En troisième lieu, la commission note que la demande en ses points III et IV porte sur des documents relatifs à des comptes de charges qui ne figurent pas dans le compte administratif de l’exercice 2022, adopté le 15 mai 2023. Elle observe également que par un courrier daté du 11 juillet 2023, le maire de Saint-Chamond a précisé à Madame X que le compte administratif ne fait apparaître ces comptes de charges parce qu’aucune dépense n’y est rattachée pour la commune.
La commission en déduit que la demande porte, sur ces points, sur des documents inexistants. Elle ne peut que déclarer sans objet les points III et IV de la demande.
Enfin, la commission précise au maire de Saint-Chamond que, hormis le cas des demandes présentant un caractère abusif, le volume des documents demandés ne peut, par lui-même, justifier légalement un refus de communication. En revanche, l’administration est fondée, dans ce cas, à aménager les modalités de communication afin que l'exercice du droit d'accès reste compatible avec le bon fonctionnement de ses services. Si la demande porte sur une copie de documents volumineux qu’elle n’est pas en mesure de reproduire aisément compte tenu de ses contraintes matérielles, l'administration est notamment en droit d'inviter le demandeur à venir consulter ces documents sur place et à emporter copie des seuls éléments qu’il aura sélectionnés. Alternativement, elle peut convenir avec le demandeur d’un échéancier de communication compatible avec le bon fonctionnement des services.

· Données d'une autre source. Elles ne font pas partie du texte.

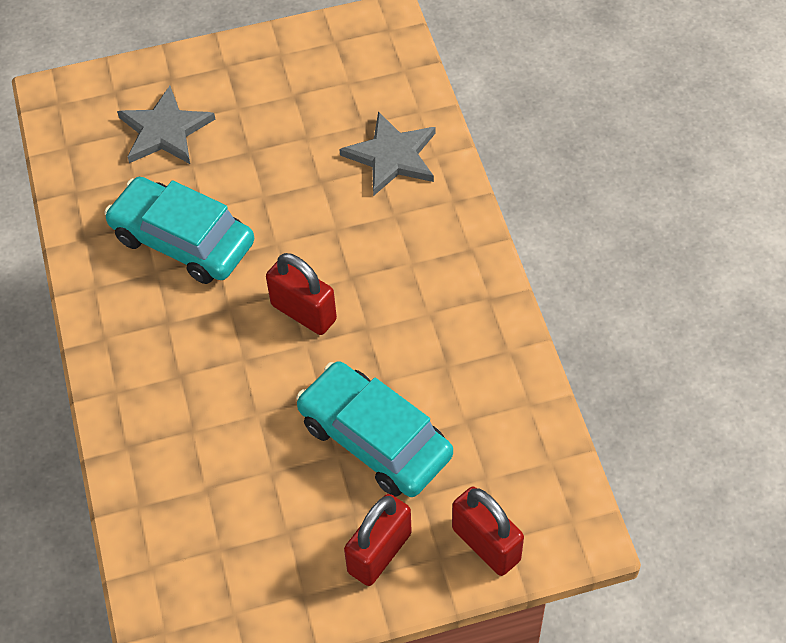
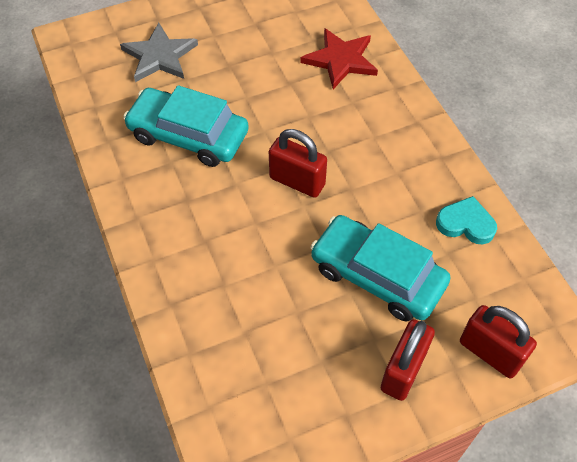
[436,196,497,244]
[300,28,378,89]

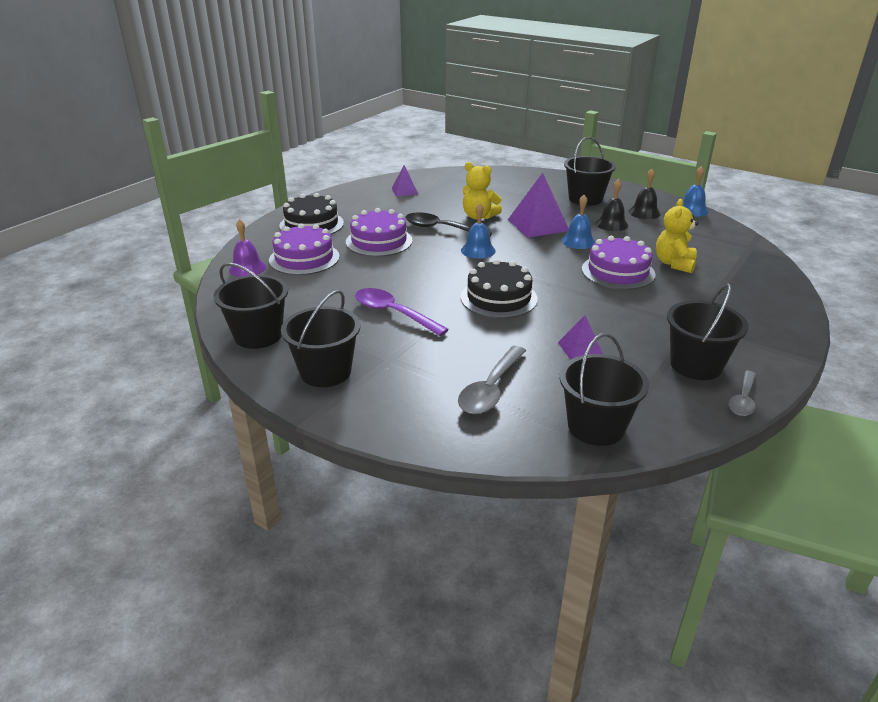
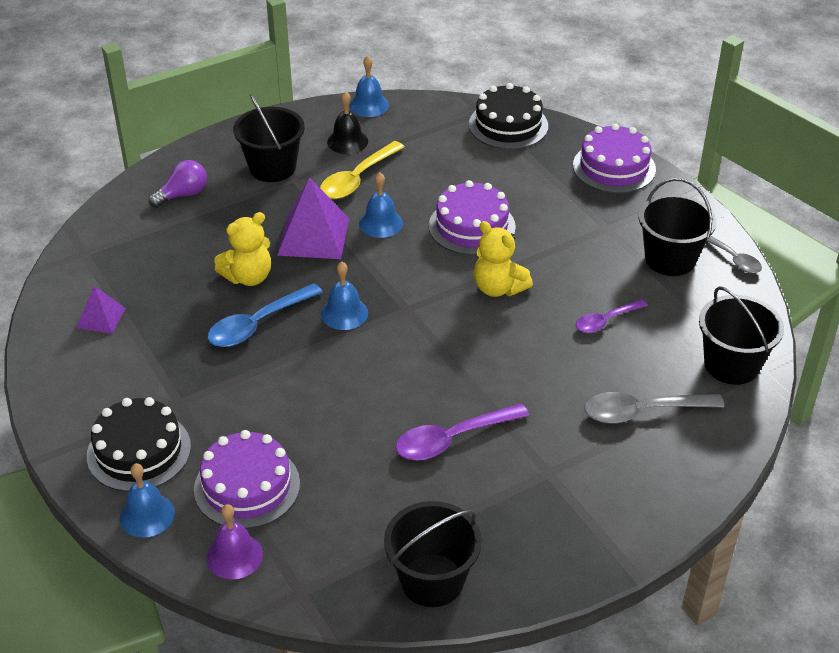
[281,290,360,387] (first image)
[119,463,175,538]
[148,160,207,208]
[573,123,656,193]
[469,83,548,149]
[474,221,533,297]
[576,299,648,333]
[320,141,404,199]
[208,283,323,347]
[584,392,724,424]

La commission souligne également qu'en application de l'article R311-11 du code des relations entre le public et l’administration, les frais correspondant au coût de reproduction des documents et, le cas échéant, d'envoi de ceux-ci peuvent être mis à la charge du demandeur. Ces frais sont calculés conformément aux articles 2 et 3 de l'arrêté conjoint du Premier ministre et du ministre du budget du 1er octobre 2001. L'intéressé doit être avisé du montant total des frais à acquitter, dont le paiement préalable peut être exigé.
Par ailleurs, si l’administration ne dispose pas des moyens de reproduction nécessaires pour satisfaire une demande de communication portant sur un volume important de documents, elle peut faire établir un devis auprès d’un prestataire de service extérieur. Il lui appartiendra alors d'adresser le devis de ce dernier au demandeur pour qu'il y donne suite, s'il y a lieu.